Meta’s next VR headset is expected to cost well over $800, a company spokesperson wrote in an email to UploadVR.
The headset is currently known as Project Cambria and is expected to ship later this year as a high-end, work-oriented headset that’s also compatible with Quest games. Earlier this morning, in a report from The Information (Subscription required), “two people familiar with the matter” suggested that Meta is targeting a $799 price tag for Cambria, alongside sources indicating that Meta is set to release three more VR headsets by 2024. However, a meta spokesman told The Information that Cambria’s price would be significantly higher than that.
UploadVR independently contacted Meta about the price of the headset in light of the report, and a spokesperson reiterated to us that the headset would be “well” over $800.
Meta recently described Project Cambria is “more geared toward work use cases, eventually replacing your laptop or work environment” with “enhanced ergonomics and full-color passthrough mixed reality to seamlessly merge virtual reality with the physical world. We’re also building in eye-tracking and face-tracking so your avatar can make eye contact and facial expressions, dramatically improving your sense of presence.” The headset is expected to use pancake lenses for a sleeker front-end design, and the controllers will be Cambria it expects to haunt itself.
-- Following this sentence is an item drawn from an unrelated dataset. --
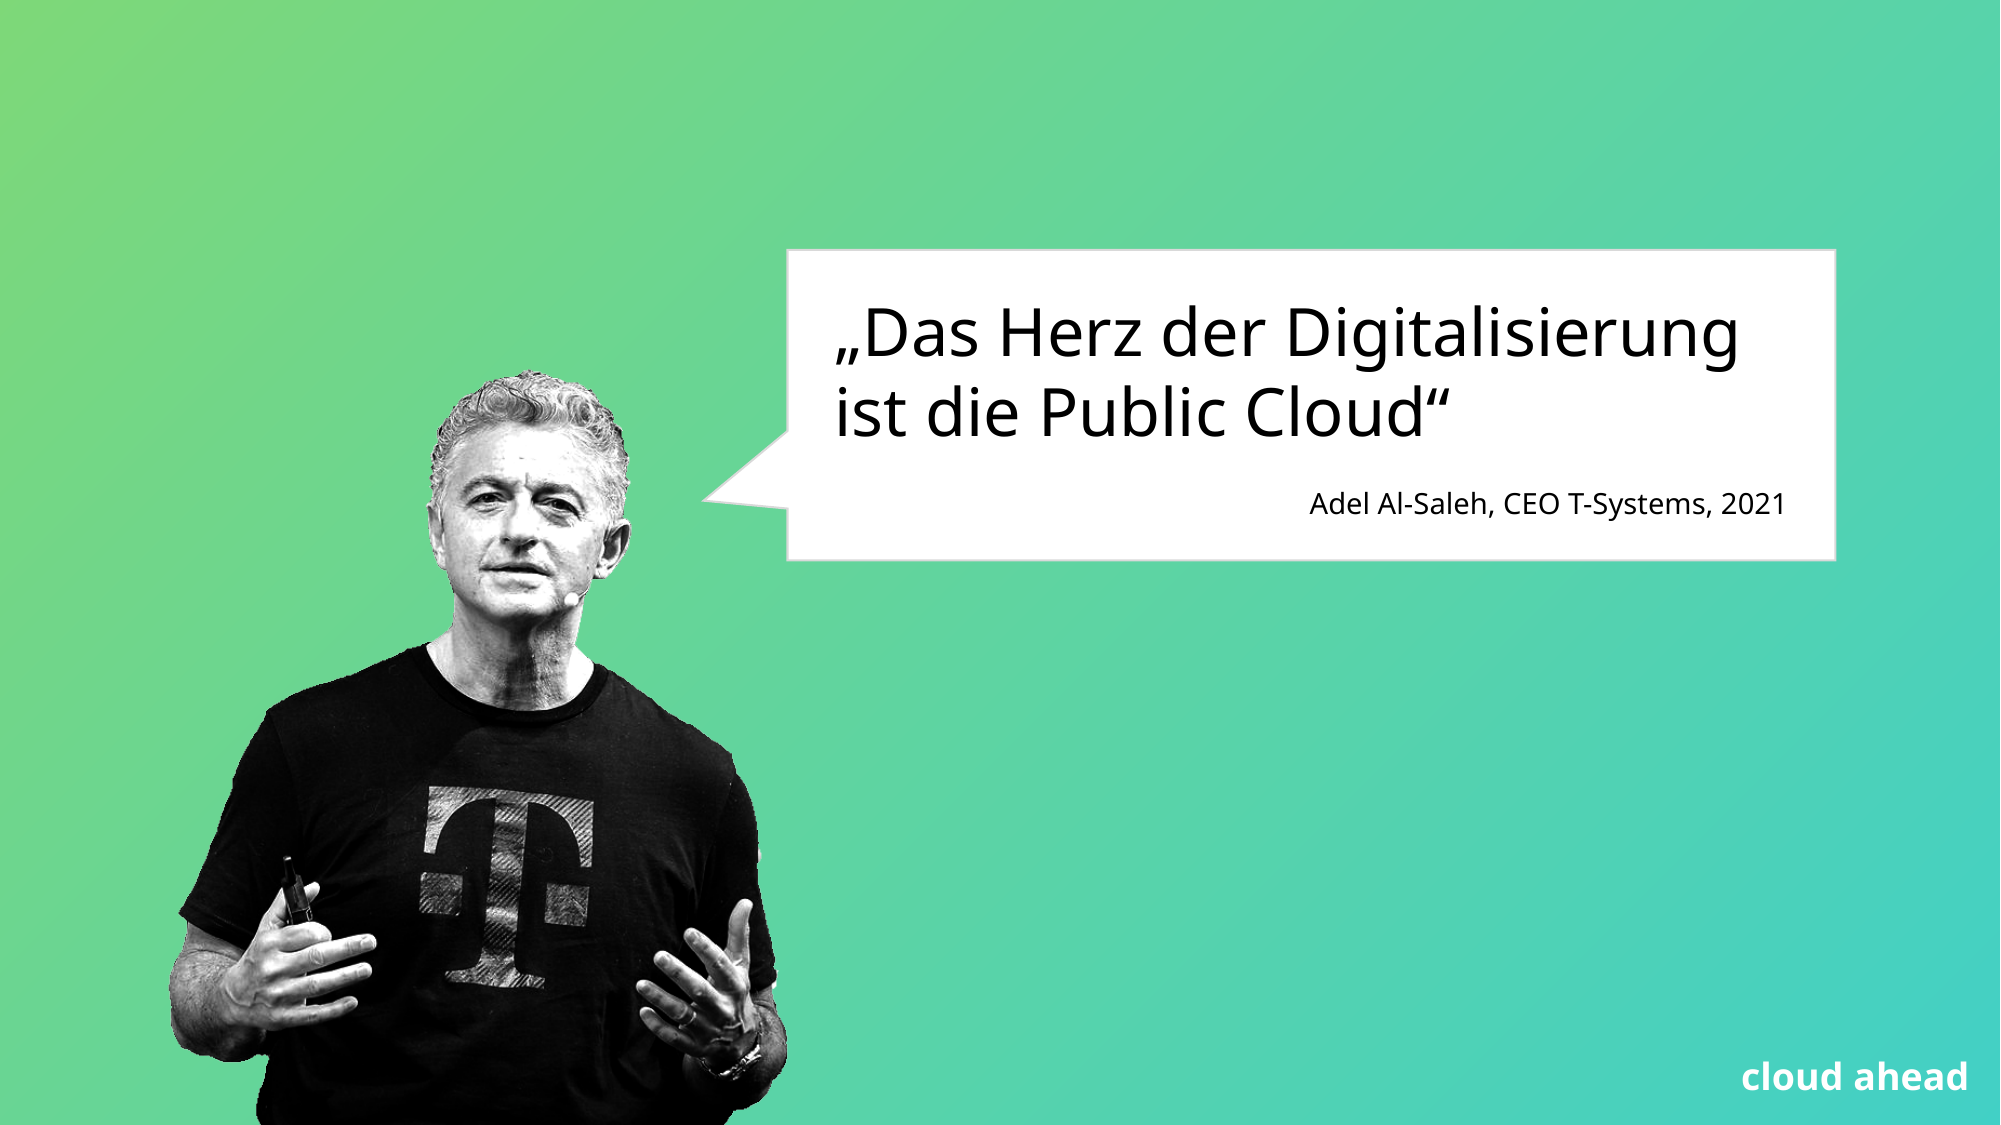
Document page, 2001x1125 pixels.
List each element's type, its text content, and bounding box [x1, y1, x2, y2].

text_box „Das Herz der Digitalisierung ist die Public Cloud“ Adel Al-Saleh, CEO T-Systems, 2021 [786, 248, 1837, 562]
picture [0, 337, 1114, 1125]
The Information’s report suggests that Meta is aiming to follow Quest 2, which starts at $299, with “two new releases” in 2023 and 2024, and a second release of Cambria in 2024. A previous report from The Verge delved deep into Metas Development of AR glasses and detailed those plans in the second half of the decade. Meta is also working on wrist-worn neural input devices as well as portal video-calling devices, though the company will likely align its products over subsequent generations, giving buyers reasons to buy multiple pieces of Meta hardware.
Of course, the timelines that Meta actually lands on for its devices, as well as the features and pricing targeted in the upcoming glasses, could still shift dramatically as the company evolves its product roadmaps.
Note: This piece was edited a few hours after publication for clarity.